The PM claims that she has taken “controversial, difficult decisions” but that she is “prepared to do that as Prime Minister because what’s important to me is that we get our economy moving.” She and her newly appointed Financial Secretary to the Treasury, Andrew Griffith, have both refuted claims that the mini-Budget is responsible for the current market turmoil, attributing it instead to the global pressures caused by Russia’s invasion of Ukraine. 

Truss’ round of interviews come after the Bank of England took emergency action in the form of a £65 billion bond-buying programme on Wednesday to stabilise UK financial markets and avert a crisis which risked draining pension funds of cash, putting them at risk of insolvency. One of the most striking moments from today’s media round came in Truss’ interview with BBC Bristol, when she was asked by presenter James Hanson whether she could guarantee to listeners that their pensions were safe. She stopped short of making any guarantee, instead praising the Bank of England for their role in delivering financial stability. 

In what has been an extraordinary week for politics and for the UK economy, Truss’s interventions today have not been enough to reassure the markets. Her economic programme has attracted intense criticism from both political opponents and concerned Conservatives.  

After the IMF urged the government to reconsider the scale of tax cuts funded by borrowing, Keir Starmer criticised the economic fallout from the ‘mini-Budget’ as a “self-inflicted” problem. 

Starmer told LBC: “The IMF statement is very serious and it shows just what a mess the government have made of the economy…At the moment they are saying they might be doing something in November. That’s far too long. They’ve got to review the plans they put out on Friday. They’ve got to do it urgently, in my view.” 

Former Conservative Chancellor Lord Ken Clarke, speaking to Times Radio today, echoed this call for urgent action to reassure the financial markets. He also claimed that “no Conservative government in my lifetime would ever have made a mistake of this kind”, claiming that the current Government is risking the Conservative Party’s reputation for economic competence. 

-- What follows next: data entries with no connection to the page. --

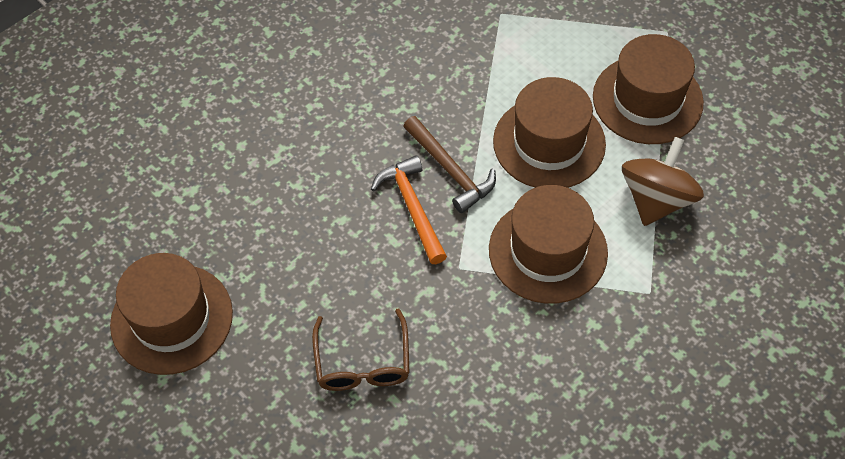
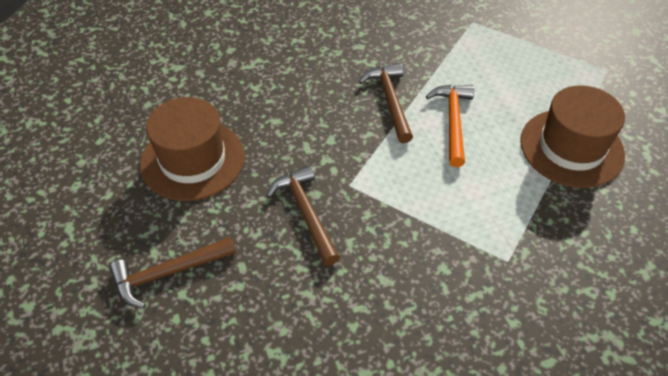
brown glasses: [312,308,409,391] = 1 -> none = 0
brown hammer: [403,116,496,213] = 1 -> [109,237,236,309] [266,165,340,266] [359,63,413,143] = 3
brown hat: [110,253,233,375] [489,185,608,304] [493,77,606,188] [593,34,704,144] = 4 -> [140,97,245,201] [520,85,625,188] = 2
brown spinning top: [622,137,704,226] = 1 -> none = 0

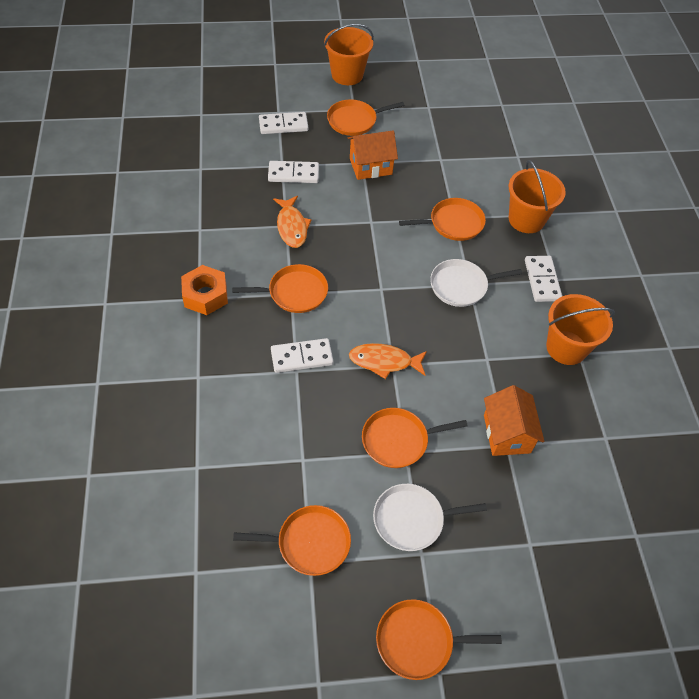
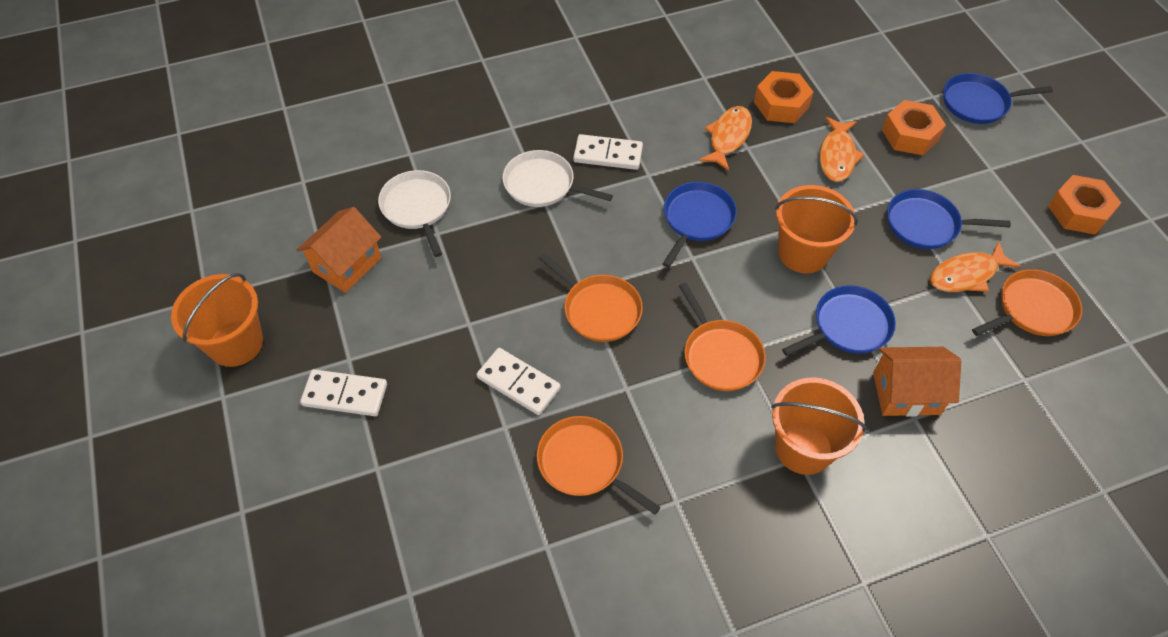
blue pan: none = 0 -> [663,182,737,267] [782,285,896,356] [887,189,1011,249] [943,73,1053,124] = 4
orange fish: [273,196,312,248] [349,343,427,379] = 2 -> [699,106,752,171] [819,117,865,182] [930,242,1021,292] = 3
orange nut: [181,265,228,315] = 1 -> [754,71,813,123] [882,100,946,155] [1048,175,1121,235] = 3
orange pan: [232,264,328,313] [233,505,351,576] [327,100,405,136] [362,408,468,468] [376,599,502,680] [399,198,486,241] = 6 -> [537,416,661,515] [538,253,643,342] [679,283,766,391] [972,269,1082,336] = 4
white domino: [259,112,308,134] [268,161,319,183] [271,338,333,373] [525,256,562,302] = 4 -> [300,369,387,416] [477,348,561,415] [573,134,643,170] = 3

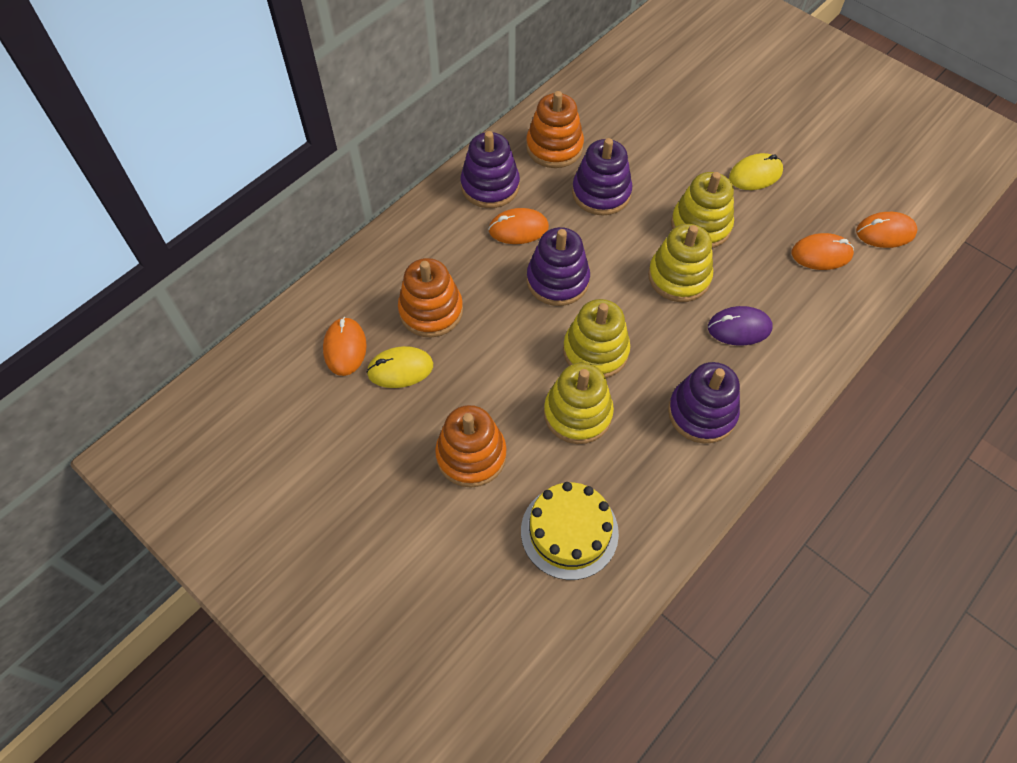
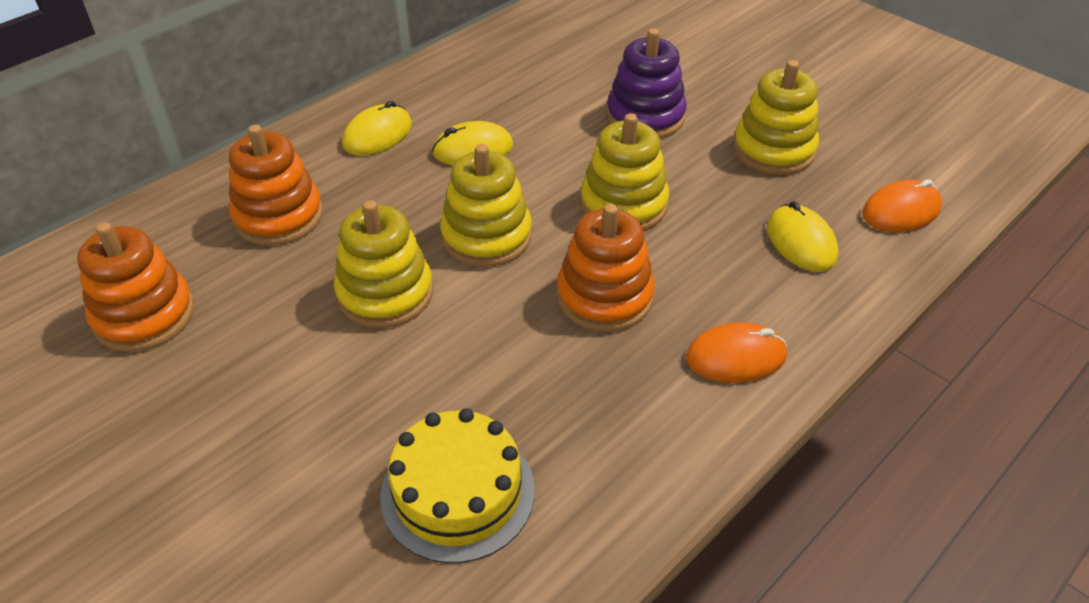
orange mouse: [323,317,367,376] [488,208,549,244] [792,233,854,270] [856,212,918,248] = 4 -> [686,322,787,383] [862,179,942,232] = 2
purple mouse: [708,306,772,346] = 1 -> none = 0
purple stacking toy: [461,131,520,208] [527,227,590,306] [572,138,632,215] [668,362,740,444] = 4 -> [607,28,687,138] = 1
yellow mouse: [366,346,433,388] [729,153,783,190] = 2 -> [342,101,412,156] [432,121,513,165] [767,201,838,272] = 3

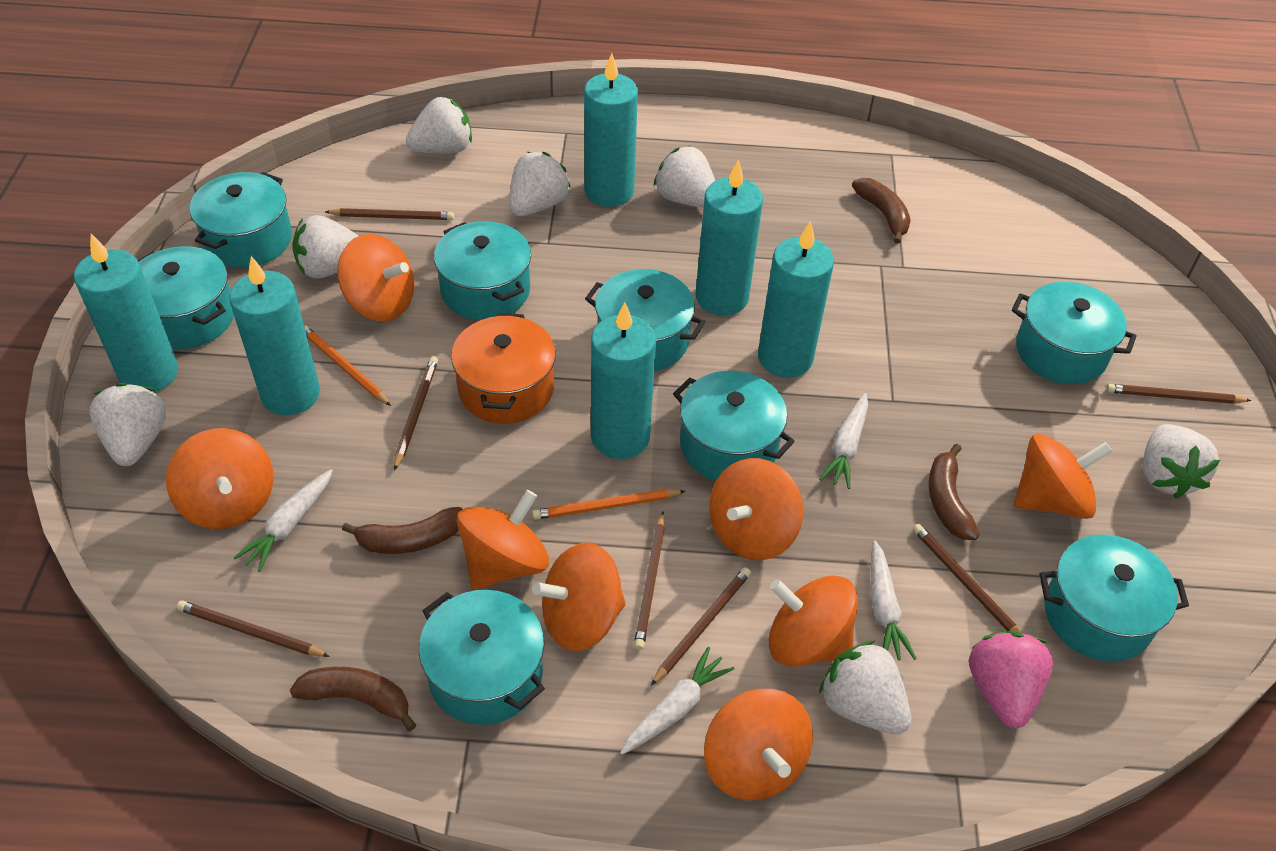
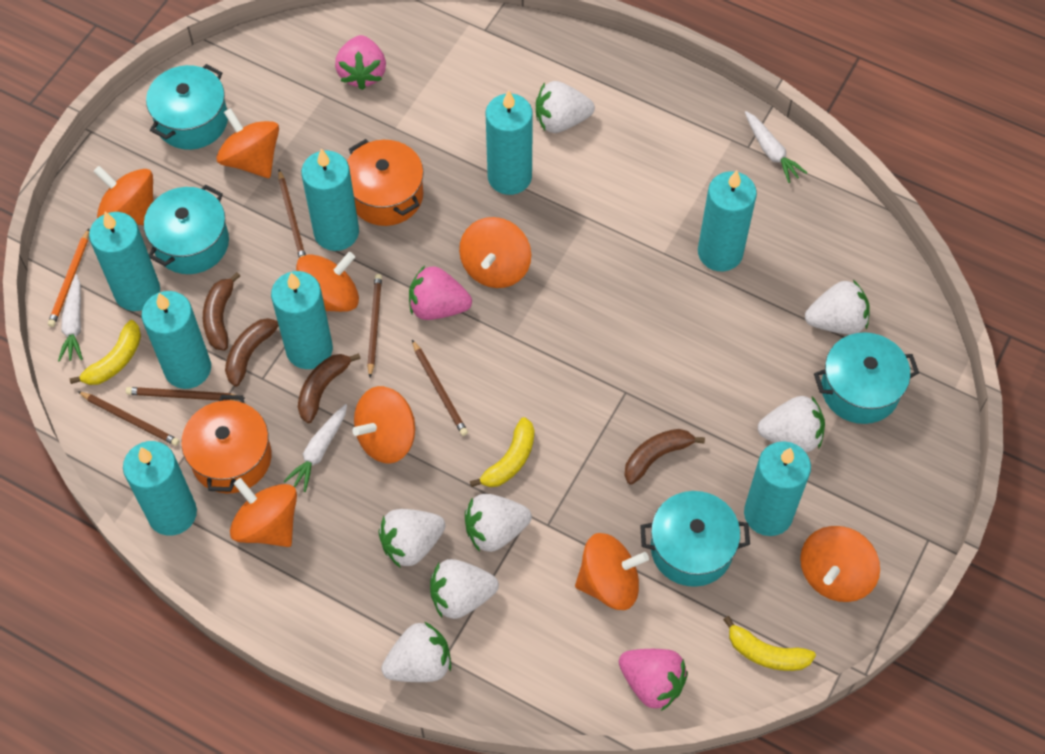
brown pencil: [177,600,330,657] [325,208,454,220] [394,356,438,471] [634,512,665,650] [651,567,751,686] [913,524,1021,633] [1106,384,1251,404] = 7 -> [77,391,179,446] [126,387,245,401] [278,170,306,258] [367,274,382,377] [412,340,468,436] = 5
orange pencil: [304,325,391,406] [532,489,685,520] = 2 -> [48,228,89,327] = 1
orange pot: [451,313,556,424] = 1 -> [181,395,271,493] [347,139,424,226] = 2
pink strawberry: [969,631,1053,728] = 1 -> [335,35,386,90] [409,266,472,320] [619,649,688,711] = 3
turquoise candle: [74,234,178,392] [229,256,320,415] [584,53,638,207] [591,302,656,459] [696,160,763,316] [758,221,834,378] = 6 -> [89,212,160,311] [123,441,197,536] [142,291,211,389] [271,271,333,369] [301,149,359,251] [485,90,533,195] [698,170,757,271] [744,441,811,536] = 8
turquoise pot: [138,246,234,349] [190,172,292,268] [419,590,545,725] [434,221,531,320] [585,269,705,371] [673,371,795,481] [1012,282,1137,384] [1040,534,1189,662] = 8 -> [144,185,229,274] [146,64,228,150] [640,491,750,587] [814,332,919,424] = 4
white carrot: [233,469,333,572] [620,647,734,755] [819,393,868,489] [870,540,917,660] = 4 -> [58,274,83,362] [284,404,347,492] [745,111,807,183] = 3
yellow banana: none = 0 -> [70,320,141,385] [470,417,534,487] [723,616,816,671] = 3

His concerns appear to being borne out in the polls, with Labour today polling a record 33 points ahead of the Conservatives, according to YouGov – the highest the party has ever recorded in any published poll since the 1990s. Time will tell if the extreme reaction to last week’s fiscal event will lead the Government to back-track on elements of its economic programme. It is already clear that the events of the last week have reshaped UK politics, and have the potential to do so for years to come.